Let’s talk about microservice architecture
Look at the diagram first. Don’t read labels yet. Just observe the flow.
A client sends a request. That request does not directly hit business logic. It first goes through an API Gateway. From there, the request fans out to multiple independent services, and those services interact with the database.
That structure itself tells a story. Now let’s rewind and start from the problem.
As systems grow, one big application starts becoming painful. Every feature lives in the same codebase, shares the same deployment cycle, and often the same database. A small change in one module risks breaking something completely unrelated. Scaling becomes awkward. Teams start stepping on each other’s toes.
Microservices are not about splitting code. They’re about splitting responsibility. In a microservice architecture, instead of one giant application, the system is broken into small, focused services, each owning a single business capability.
In the diagram: Service 1 could be user management Service 2 could be payments Service 3 could be notifications Service 4 could be search
Each service does one thing and does it well. Now notice the API Gateway sitting in front of them. This is intentional.
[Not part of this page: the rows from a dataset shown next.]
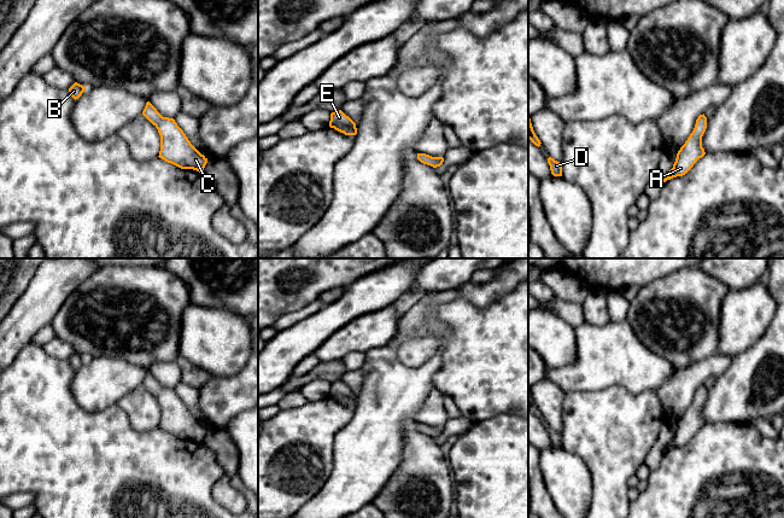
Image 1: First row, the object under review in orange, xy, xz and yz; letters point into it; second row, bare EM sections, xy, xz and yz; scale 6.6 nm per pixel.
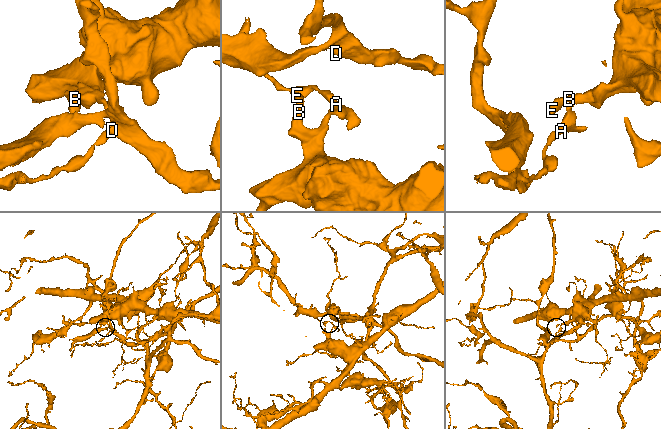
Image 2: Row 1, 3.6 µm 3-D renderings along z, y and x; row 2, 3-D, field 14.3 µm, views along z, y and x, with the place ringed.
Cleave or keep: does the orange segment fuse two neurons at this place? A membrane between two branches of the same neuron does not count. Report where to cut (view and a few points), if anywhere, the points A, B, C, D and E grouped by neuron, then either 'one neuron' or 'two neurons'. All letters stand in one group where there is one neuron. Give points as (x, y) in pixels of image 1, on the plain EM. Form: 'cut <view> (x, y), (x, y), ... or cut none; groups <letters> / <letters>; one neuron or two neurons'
cut xy (162, 386), (156, 396); groups A C D / B E; two neurons

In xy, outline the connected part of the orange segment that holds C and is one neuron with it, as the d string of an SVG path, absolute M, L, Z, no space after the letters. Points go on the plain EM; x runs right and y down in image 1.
M162 388L156 398L160 406L159 429L181 440L203 443L207 429L191 414L174 389Z

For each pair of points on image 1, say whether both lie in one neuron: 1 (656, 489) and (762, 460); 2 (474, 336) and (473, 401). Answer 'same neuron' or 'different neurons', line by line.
1: same neuron
2: same neuron

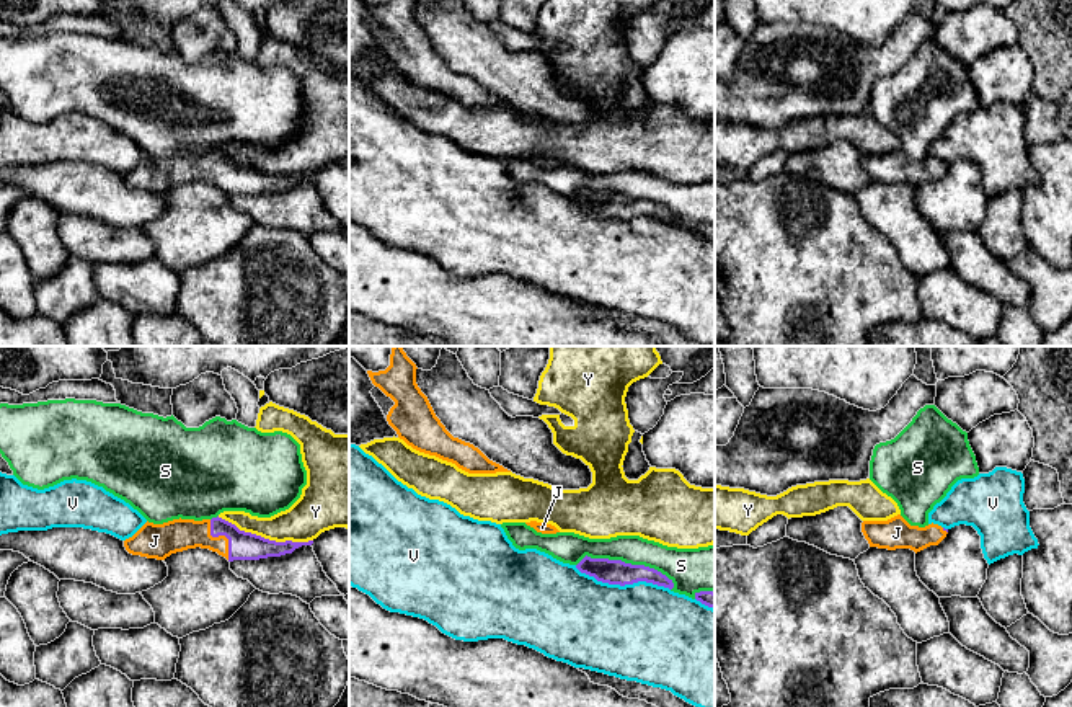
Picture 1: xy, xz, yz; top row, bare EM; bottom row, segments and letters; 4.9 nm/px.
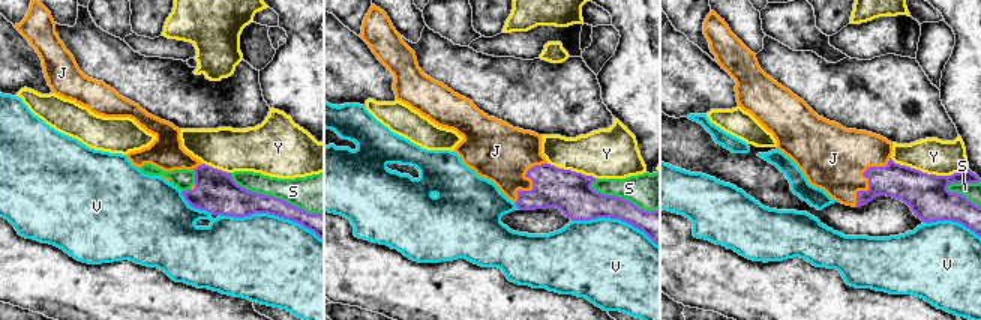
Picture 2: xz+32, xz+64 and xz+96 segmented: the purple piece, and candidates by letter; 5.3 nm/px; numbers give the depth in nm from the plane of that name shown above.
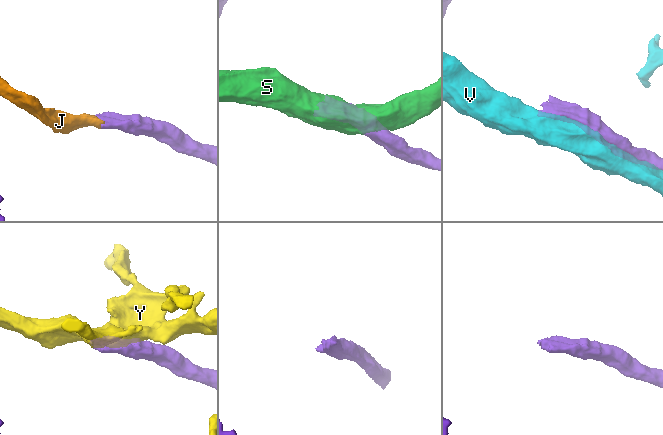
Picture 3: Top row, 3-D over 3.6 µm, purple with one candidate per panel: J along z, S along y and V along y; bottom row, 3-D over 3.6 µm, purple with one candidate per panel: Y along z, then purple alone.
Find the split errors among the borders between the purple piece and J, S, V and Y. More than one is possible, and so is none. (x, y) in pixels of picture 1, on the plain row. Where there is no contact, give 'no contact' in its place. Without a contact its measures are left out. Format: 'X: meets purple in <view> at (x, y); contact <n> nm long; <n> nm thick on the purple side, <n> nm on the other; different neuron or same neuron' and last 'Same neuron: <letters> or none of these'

The client doesn’t need to know how many services exist or where they live. It talks to one entry point. The API Gateway handles routing, authentication, rate limiting, and request coordination. It becomes the system’s front door.
From a design perspective, this gives you two huge advantages:
- You can change internal services without breaking clients
- You centralize cross-cutting concerns instead of duplicating them everywhere
Now focus on the services themselves. Each service runs independently. They can be deployed independently. They can be scaled independently.
If Service 3 suddenly gets heavy traffic, you scale only Service 3. You don’t touch Service 1, 2, or 4. This is the core promise of microservices: independent evolution. The database at the bottom completes the picture.
In real production systems, services often own their own data, even if the diagram shows a single database for simplicity. The important idea is ownership. A service should control how its data is read and written. Other services interact through APIs, not by poking into tables directly.
This avoids tight coupling at the data level, which is where most systems silently rot. Now let’s talk about why teams actually adopt microservices.
The biggest benefit is organizational scalability. Multiple teams can work in parallel. Each team owns a service. Each team deploys on their own schedule. Failures also become isolated.
If Service 4 goes down, the rest of the system may degrade gracefully instead of collapsing entirely. But microservices are not a free lunch.
They introduce: – Network calls instead of function calls – Distributed failures – Debugging across services – Operational complexity
That’s why microservices make sense only when the system and team size justify them. A small application does not need this. A growing platform absolutely does. So here’s the mental model to remember:
Monoliths optimize for simplicity. Microservices optimize for change.
The diagram captures that philosophy perfectly: A single entry point. Multiple independent services. Clear boundaries. Loose coupling.